* _INSTRUCTION_
According to the school profile, which institution was Lagos State Junior Model College carved out from?

* _TEXT SECTION_
(begin)
Location
- Kankon Badagry, Lagos State Nigeria

Information
- Type: boarding
- Motto: Hardwork Setting the pace of excellence through God
- Established: 6 January 2003 (23 years ago)
- Founder: Lagos State Government
- Status: Open
- Principal: Mrs S.I Sanni
- Gender: Mixed
- Campus type: Urban
- Colour: Green
- Website: http://lsjmck.com/

= Lagos State Junior Model College Kankon =

Lagos State Junior Model College Kankon is a state owned secondary school located in Kankon area Badagry, Lagos State.

==History==
Owing to the change in the organizational structure of secondary schools in Lagos State, Lagos State Junior Model College was carved out from Lagos State Model College Kankon in 2003.
(end)
* _Data pulled from a collection_
(begin)
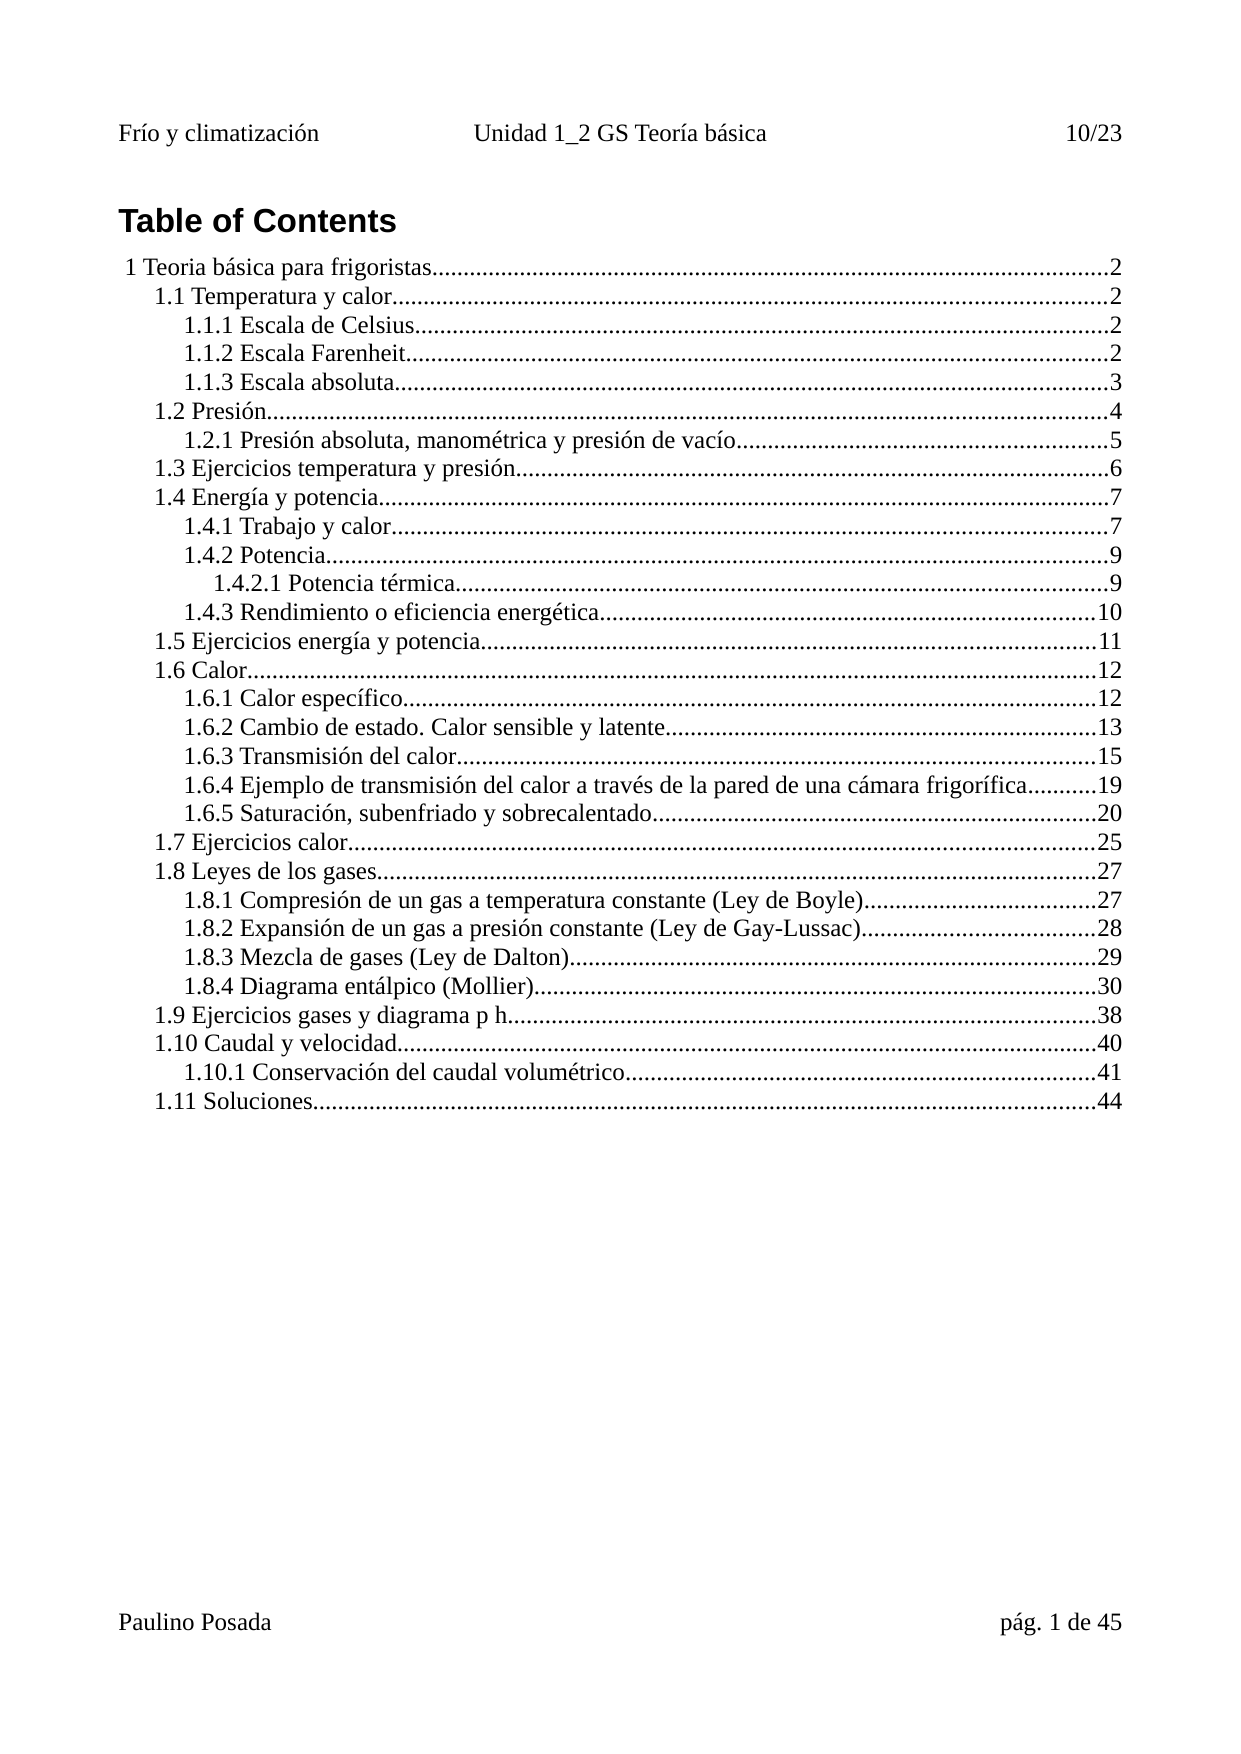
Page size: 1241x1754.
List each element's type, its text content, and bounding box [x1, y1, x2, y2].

text 1.6.5 Saturación, subenfriado y sobrecalentado 20 [177, 798, 1122, 827]
text 1.6.1 Calor específico 12 [177, 683, 1122, 712]
text 1.6.2 Cambio de estado. Calor sensible y latente. 13 [177, 712, 1122, 741]
text 1.6.3 Transmisión del calor 15 [177, 741, 1122, 770]
text 1.8.4 Diagrama entálpico (Mollier) 30 [177, 971, 1122, 1000]
text 1.6 Calor 12 [148, 655, 1122, 683]
text 1.4.2.1 Potencia térmica 9 [207, 568, 1122, 597]
text 1.4.3 Rendimiento o eficiencia energética 10 [177, 597, 1122, 626]
text 1.1.2 Escala Farenheit 2 [177, 338, 1122, 367]
text 1.8 Leyes de los gases 27 [148, 856, 1122, 885]
text 1.11 Soluciones 44 [148, 1086, 1122, 1115]
text 1.8.1 Compresión de un gas a temperatura constante (Ley de Boyle) 27 [177, 885, 1122, 913]
text 1.10.1 Conservación del caudal volumétrico 41 [177, 1057, 1122, 1086]
text 1.1.3 Escala absoluta 3 [177, 367, 1122, 396]
text 1.10 Caudal y velocidad 40 [148, 1028, 1122, 1057]
text 1.3 Ejercicios temperatura y presión 6 [148, 453, 1122, 482]
text 1.2.1 Presión absoluta, manométrica y presión de vacío 5 [177, 425, 1122, 453]
text 1.7 Ejercicios calor 25 [148, 827, 1122, 856]
text 1.2 Presión 4 [148, 396, 1122, 425]
text 1.8.3 Mezcla de gases (Ley de Dalton) 29 [177, 942, 1122, 971]
text 1.4 Energía y potencia 7 [148, 482, 1122, 511]
text 1 Teoria básica para frigoristas 2 [118, 252, 1122, 281]
text 1.5 Ejercicios energía y potencia 11 [148, 626, 1122, 655]
text 1.8.2 Expansión de un gas a presión constante (Ley de Gay-Lussac) 28 [177, 913, 1122, 942]
text 1.1 Temperatura y calor 2 [148, 281, 1122, 310]
subtitle Table of Contents [118, 201, 1122, 240]
text 1.4.2 Potencia 9 [177, 540, 1122, 568]
text 1.4.1 Trabajo y calor 7 [177, 511, 1122, 540]
text 1.9 Ejercicios gases y diagrama p h 38 [148, 1000, 1122, 1028]
text 1.6.4 Ejemplo de transmisión del calor a través de la pared de una cámara frigorífica 19 [177, 770, 1122, 798]
text 1.1.1 Escala de Celsius 2 [177, 310, 1122, 338]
(end)
* _WRITTEN RESPONSE_
Lagos State Model College Kankon